Adding my stack trace

$ julia javacall.jl 
[ Info: JavaCall could not determine javapath from `which java`

signal (11): Segmentation fault
in expression starting at /home/el_oso/tmp/example/javacall.jl:24
unknown function (ip: 0x7f7458b91eb1)
unknown function (ip: 0x7ffd56904fef)
SetDoubleArrayRegion at /home/el_oso/.julia/dev/JavaCall/src/JNI.jl:630
SetDoubleArrayRegion at /home/el_oso/.julia/dev/JavaCall/src/JNI.jl:630 [inlined]
convert_arg at /home/el_oso/.julia/dev/JavaCall/src/convert.jl:75
_jl_invoke at /buildworker/worker/package_linux64/build/src/gf.c:2145 [inlined]
jl_apply_generic at /buildworker/worker/package_linux64/build/src/gf.c:2323
convert_args at /home/el_oso/.julia/dev/JavaCall/src/convert.jl:41
_jcall at /home/el_oso/.julia/dev/JavaCall/src/core.jl:197
unknown function (ip: 0x7f74c02e5cdf)
_jl_invoke at /buildworker/worker/package_linux64/build/src/gf.c:2145 [inlined]
jl_apply_generic at /buildworker/worker/package_linux64/build/src/gf.c:2323
jcall at /home/el_oso/.julia/dev/JavaCall/src/core.jl:124
java_sum at /home/el_oso/tmp/example/javacall.jl:8 [inlined]
#3 at ./util.jl:234 [inlined]
iterate at ./generator.jl:47 [inlined]
collect_to! at ./array.jl:711
collect_to_with_first! at ./array.jl:689 [inlined]
collect at ./array.jl:670
time_sum at /home/el_oso/tmp/example/javacall.jl:21
unknown function (ip: 0x7f74c02e103c)
_jl_invoke at /buildworker/worker/package_linux64/build/src/gf.c:2159 [inlined]
jl_apply_generic at /buildworker/worker/package_linux64/build/src/gf.c:2323
jl_apply at /buildworker/worker/package_linux64/build/src/julia.h:1700 [inlined]
do_call at /buildworker/worker/package_linux64/build/src/interpreter.c:369
eval_value at /buildworker/worker/package_linux64/build/src/interpreter.c:458
eval_stmt_value at /buildworker/worker/package_linux64/build/src/interpreter.c:409 [inlined]
eval_body at /buildworker/worker/package_linux64/build/src/interpreter.c:817
jl_interpret_toplevel_thunk at /buildworker/worker/package_linux64/build/src/interpreter.c:911
jl_toplevel_eval_flex at /buildworker/worker/package_linux64/build/src/toplevel.c:819
jl_parse_eval_all at /buildworker/worker/package_linux64/build/src/ast.c:872
jl_load at /buildworker/worker/package_linux64/build/src/toplevel.c:877
include at ./Base.jl:377
exec_options at ./client.jl:288
_start at ./client.jl:484
jfptr__start_2202 at /home/el_oso/Downloads/julia-1.4.2/lib/julia/sys.so (unknown line)
_jl_invoke at /buildworker/worker/package_linux64/build/src/gf.c:2145 [inlined]
jl_apply_generic at /buildworker/worker/package_linux64/build/src/gf.c:2323
unknown function (ip: 0x401931)
unknown function (ip: 0x401533)
__libc_start_main at /lib/x86_64-linux-gnu/libc.so.6 (unknown line)
unknown function (ip: 0x4015d4)
Allocations: 5815883 (Pool: 5814751; Big: 1132); GC: 6
Segmentation fault (core dumped)
mkitti commented 4 years ago

The memory leak was plugged by https://github.com/JuliaInterop/JavaCall.jl/commit/8782ac728ba6939edb4f52fa742ec0e77659af46 . This might be too aggressive as I suspect that these changes might delete the local references not created as part of call.

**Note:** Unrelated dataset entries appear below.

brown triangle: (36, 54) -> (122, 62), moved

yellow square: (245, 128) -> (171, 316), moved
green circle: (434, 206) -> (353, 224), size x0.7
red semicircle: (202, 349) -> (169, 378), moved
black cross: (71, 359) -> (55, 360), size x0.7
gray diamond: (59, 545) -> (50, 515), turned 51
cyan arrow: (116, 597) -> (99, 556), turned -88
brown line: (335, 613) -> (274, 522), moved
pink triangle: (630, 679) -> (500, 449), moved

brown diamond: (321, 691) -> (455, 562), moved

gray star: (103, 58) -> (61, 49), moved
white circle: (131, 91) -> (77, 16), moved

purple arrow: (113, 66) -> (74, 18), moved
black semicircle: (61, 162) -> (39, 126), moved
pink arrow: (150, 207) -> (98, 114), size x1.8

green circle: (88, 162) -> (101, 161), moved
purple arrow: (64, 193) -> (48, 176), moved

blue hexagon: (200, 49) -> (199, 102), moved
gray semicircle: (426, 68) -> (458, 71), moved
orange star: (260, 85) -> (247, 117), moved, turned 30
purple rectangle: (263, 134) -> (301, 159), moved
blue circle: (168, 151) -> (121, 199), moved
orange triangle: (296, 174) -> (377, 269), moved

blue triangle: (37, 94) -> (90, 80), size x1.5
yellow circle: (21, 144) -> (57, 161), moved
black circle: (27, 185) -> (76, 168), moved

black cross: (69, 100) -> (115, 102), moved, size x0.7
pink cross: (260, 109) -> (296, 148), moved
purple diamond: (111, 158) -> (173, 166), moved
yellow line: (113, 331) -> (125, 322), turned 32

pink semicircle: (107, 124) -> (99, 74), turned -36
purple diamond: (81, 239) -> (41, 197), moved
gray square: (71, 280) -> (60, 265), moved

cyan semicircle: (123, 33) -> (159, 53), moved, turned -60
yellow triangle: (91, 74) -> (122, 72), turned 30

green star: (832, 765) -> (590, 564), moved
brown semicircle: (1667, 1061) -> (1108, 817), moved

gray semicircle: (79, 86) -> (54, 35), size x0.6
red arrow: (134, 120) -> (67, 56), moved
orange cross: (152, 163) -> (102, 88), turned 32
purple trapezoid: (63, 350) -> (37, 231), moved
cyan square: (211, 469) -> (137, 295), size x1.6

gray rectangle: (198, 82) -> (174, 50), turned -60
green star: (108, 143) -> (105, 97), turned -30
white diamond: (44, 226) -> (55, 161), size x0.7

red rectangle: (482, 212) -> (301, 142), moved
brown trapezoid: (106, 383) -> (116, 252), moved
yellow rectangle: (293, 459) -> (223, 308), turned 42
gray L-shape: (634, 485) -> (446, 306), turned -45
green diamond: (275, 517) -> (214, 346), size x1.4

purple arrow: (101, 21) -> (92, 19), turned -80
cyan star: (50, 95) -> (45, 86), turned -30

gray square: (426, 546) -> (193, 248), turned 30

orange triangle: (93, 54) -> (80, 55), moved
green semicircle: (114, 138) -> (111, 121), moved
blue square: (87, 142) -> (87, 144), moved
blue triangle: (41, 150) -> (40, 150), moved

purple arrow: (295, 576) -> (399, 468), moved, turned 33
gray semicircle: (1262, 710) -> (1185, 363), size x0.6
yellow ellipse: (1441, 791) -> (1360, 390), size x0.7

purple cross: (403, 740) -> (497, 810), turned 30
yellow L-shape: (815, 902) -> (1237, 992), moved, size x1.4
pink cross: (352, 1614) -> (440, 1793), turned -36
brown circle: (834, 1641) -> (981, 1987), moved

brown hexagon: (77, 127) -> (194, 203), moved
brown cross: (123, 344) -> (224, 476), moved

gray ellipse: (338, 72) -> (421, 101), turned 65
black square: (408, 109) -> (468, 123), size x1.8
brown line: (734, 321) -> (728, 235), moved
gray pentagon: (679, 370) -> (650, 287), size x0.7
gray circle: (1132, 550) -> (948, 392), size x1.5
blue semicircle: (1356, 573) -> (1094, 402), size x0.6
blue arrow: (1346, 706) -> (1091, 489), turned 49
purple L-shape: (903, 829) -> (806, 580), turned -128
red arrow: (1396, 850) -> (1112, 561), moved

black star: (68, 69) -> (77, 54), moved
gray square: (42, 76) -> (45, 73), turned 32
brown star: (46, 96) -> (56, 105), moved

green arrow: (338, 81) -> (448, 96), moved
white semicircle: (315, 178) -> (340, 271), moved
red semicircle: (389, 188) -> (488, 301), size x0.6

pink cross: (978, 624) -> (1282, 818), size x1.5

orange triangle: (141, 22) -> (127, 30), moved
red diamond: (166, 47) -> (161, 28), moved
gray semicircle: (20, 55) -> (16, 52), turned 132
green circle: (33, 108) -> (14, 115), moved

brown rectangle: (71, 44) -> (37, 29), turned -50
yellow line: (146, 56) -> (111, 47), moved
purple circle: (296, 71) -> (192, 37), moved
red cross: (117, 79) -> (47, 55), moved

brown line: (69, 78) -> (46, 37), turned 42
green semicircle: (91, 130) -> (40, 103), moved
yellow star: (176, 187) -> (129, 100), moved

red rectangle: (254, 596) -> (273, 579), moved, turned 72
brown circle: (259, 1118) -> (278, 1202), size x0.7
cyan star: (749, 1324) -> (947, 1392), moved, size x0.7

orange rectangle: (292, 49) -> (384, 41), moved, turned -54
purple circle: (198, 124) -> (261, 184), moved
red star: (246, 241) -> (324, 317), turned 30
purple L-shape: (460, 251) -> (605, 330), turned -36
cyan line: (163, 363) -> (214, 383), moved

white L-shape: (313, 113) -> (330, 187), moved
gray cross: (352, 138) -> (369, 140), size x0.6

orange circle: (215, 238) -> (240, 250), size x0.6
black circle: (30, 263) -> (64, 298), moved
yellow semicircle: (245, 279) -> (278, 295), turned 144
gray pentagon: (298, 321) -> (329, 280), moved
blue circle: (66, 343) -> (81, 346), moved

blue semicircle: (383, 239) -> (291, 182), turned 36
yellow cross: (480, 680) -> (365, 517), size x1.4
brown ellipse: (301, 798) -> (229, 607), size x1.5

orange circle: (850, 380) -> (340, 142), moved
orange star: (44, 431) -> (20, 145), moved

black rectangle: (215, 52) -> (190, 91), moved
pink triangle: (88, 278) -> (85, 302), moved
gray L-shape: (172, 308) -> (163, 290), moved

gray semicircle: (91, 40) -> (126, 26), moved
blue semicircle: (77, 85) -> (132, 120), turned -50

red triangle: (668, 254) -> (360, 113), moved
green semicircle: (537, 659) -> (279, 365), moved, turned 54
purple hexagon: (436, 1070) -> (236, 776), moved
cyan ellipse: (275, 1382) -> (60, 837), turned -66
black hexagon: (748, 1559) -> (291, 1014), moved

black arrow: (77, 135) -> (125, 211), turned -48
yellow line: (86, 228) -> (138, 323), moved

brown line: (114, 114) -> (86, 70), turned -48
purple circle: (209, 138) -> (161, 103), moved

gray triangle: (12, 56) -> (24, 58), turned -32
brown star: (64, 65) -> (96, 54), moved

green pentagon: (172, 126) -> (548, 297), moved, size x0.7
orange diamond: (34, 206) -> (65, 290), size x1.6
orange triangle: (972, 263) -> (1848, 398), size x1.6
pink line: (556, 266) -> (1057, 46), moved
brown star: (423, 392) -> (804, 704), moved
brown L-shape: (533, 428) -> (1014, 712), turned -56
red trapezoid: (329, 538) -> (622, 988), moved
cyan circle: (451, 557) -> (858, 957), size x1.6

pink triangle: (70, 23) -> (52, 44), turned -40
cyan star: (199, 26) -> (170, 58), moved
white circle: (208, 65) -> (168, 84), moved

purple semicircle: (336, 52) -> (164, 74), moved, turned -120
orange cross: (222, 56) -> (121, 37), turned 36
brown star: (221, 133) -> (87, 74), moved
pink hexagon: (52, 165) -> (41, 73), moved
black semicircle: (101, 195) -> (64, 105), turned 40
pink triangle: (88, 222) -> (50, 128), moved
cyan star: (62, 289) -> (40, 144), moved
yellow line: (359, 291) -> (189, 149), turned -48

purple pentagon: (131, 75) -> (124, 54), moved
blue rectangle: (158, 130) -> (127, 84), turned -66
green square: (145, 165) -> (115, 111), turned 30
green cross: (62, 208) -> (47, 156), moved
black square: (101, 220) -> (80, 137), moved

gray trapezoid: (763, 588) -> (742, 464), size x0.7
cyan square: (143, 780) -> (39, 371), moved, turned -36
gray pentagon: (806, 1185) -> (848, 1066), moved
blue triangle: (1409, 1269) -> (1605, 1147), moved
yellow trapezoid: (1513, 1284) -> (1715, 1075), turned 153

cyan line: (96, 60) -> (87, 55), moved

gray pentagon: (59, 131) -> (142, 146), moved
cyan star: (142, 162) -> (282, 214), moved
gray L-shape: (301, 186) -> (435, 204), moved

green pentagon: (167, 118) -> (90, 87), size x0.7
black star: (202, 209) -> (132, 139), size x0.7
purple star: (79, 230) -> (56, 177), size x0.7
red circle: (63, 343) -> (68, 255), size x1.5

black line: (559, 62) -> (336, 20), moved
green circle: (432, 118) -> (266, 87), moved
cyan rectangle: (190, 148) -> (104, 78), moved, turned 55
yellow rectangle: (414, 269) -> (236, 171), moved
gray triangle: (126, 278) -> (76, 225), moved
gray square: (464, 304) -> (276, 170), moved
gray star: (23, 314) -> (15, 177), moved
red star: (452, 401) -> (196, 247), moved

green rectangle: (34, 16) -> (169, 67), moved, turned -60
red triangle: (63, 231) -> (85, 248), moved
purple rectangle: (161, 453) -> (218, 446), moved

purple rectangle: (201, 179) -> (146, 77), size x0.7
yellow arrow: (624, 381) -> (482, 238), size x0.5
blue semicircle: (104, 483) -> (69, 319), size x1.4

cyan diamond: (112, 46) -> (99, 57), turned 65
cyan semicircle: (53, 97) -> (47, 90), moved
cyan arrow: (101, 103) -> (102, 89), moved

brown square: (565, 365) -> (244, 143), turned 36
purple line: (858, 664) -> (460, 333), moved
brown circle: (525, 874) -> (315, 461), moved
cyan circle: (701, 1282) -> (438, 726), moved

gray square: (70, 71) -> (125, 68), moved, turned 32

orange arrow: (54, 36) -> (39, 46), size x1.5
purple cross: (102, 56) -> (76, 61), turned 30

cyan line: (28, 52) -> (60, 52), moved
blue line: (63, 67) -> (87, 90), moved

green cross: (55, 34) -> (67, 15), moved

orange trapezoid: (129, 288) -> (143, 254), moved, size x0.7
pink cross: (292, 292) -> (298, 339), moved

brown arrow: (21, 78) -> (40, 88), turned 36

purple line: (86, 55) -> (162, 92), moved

mkitti commented 4 years ago

I also added a new test based on this issue since this was pretty easy to reproduce. https://github.com/JuliaInterop/JavaCall.jl/commit/81029b7220803d743bf966a059f8981973cfad3c

mkitti commented 4 years ago

I confirmed with @el-oso that the issue is also resolved in his environment as well so this issue is closeable.

I will keep the issue open a bit longer as I mop up some of the side effects.